To summarise, an Open vStorage cluster can have multiple and different ALBA backends: local vs. global backends, SSD and HDD backends. vPools, a grouping of vDisks which share the same config, are the glue between these different backends.

Seagate Kinetic Open Storage Project Plugfest

Open vStorage was invited to host a session during the Seagate Kinetic plugfest on Tuesday, September 20 to demo and discuss advances in Ethernet-connected storage. Kinetic is a drive architecture in which the drive is a key/value server with Ethernet connectivity. With Open vStorage we have created ALBA ASD software that mimics this key/value behaviour for normal SATA drives.
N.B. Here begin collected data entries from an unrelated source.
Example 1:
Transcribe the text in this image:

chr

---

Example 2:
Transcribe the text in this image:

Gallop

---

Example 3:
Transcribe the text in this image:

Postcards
Kinetic drives can of course also be used as archiving backend for an Open vStorage cluster.

Read more about the Kinetic Open Storage Project here.
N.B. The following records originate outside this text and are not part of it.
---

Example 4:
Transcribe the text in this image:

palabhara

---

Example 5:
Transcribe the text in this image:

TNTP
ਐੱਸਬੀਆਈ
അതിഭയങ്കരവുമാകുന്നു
I like to move it, move it

The vibe at the Open vStorage office is these days best explained by a song of the early nineties:

I like to move it, move it ~ Reel 2 Reel

While the summer time is in most companies a more quiet time, the Open vStorage office is buzzing like a beehive. Allow me to give you a short overview of what is happening:

  • We are moving into our new, larger and stylish offices. The address remains the same but we are moving into a completely remodeled floor of the Idola business center.
  • Next to physically moving desks at the Open vStorage HQ, we are also moving our code from BitBucket to GitHub. We have centralized all our code under https://github.com/openvstorage. To list a few of the projects: Arakoon (our consistent distributed key-value store), ALBA (the Open vStorage default ALternate BAckend) and of course Open vStorage itself. Go check it out!
  • Finishing up our Open vStorage 2.2 GA release.
  • Adding support for RedHat and Cent OS by merging in the Cent-OS branch. There is still some work to do around packaging, testing and upgrades so feel free to give a hand. As this was really a community effort, we owe everyone a big thank you.
  • Working on some very cool features (RDMA anyone?) but let’s keep those for a separate post.
  • Preparation for VMworld (San Francisco) and the OpenStack summit in Tokyo.
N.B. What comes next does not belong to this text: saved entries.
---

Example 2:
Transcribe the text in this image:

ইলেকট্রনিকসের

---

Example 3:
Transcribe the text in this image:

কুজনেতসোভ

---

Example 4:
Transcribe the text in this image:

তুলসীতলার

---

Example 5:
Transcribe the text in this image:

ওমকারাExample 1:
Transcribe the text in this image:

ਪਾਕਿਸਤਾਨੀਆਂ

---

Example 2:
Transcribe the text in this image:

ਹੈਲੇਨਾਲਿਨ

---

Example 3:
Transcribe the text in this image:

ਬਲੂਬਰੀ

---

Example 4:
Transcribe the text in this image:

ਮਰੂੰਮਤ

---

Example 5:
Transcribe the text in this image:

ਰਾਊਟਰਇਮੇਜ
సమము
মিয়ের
As you can see, many things going on at once so prepare for a hot Open vStorage fall!

Open vStorage 2.2 alpha 4

We released Open vStorage 2.2 Alpha 4 which contains following bugfixes:

  • Update of the About section under Administration.
  • Open vStorage Backend detail page hangs in some cases.
  • Various bugfixes for the use case when adding a vPool with a vPool name which was previously used.
  • Hardening the vPool removal.
  • Fix daily scrubbing not running.
  • No log output from the scrubber.
  • Failing to create a vDisk from a snapshot tries to delete the snapshot.
  • ALBA discovery starts spinning if network is not available.
  • ASD is no longer used by the proxy even after it has been requalified.
  • Type checking through Descriptor doesn’t work consistently.

Open vStorage 2.2 alpha 3

Today we released Open vStorage 2.2 alpha 3. The only new features are on the Open vStorage Backend (ALBA) front:

  • Metadata is now stored with a higher protection level.
  • The protocol of the ASD is now more flexible in the light of future changes.

Bugfixes:

  • Make it mandatory to configure both read- and writecache during the ovs setup partitioner.
  • During add_vpool on devstack, the cinder.conf is updated with notification_driver which is incorrectly set as “nova.openstack.common.notifier.rpc_notifier” for Juno.
  • Added support for more physical disk configuration layouts.
  • ClusterNotReachableException during vPool changes.
  • Cannot extend vPool with volumes running.
  • Update button clickable when an update is ongoing.
  • Already configured storage nodes are now removed from the discovered ones.
  • Fix for ASDs which don’t start.
  • Issue where a slow long-running task could fail because of a timeout.
  • Message delivery from albamgr to nsm_host can get stuck.
  • Fix for ALBA Namespace doesn’t exists while it exists.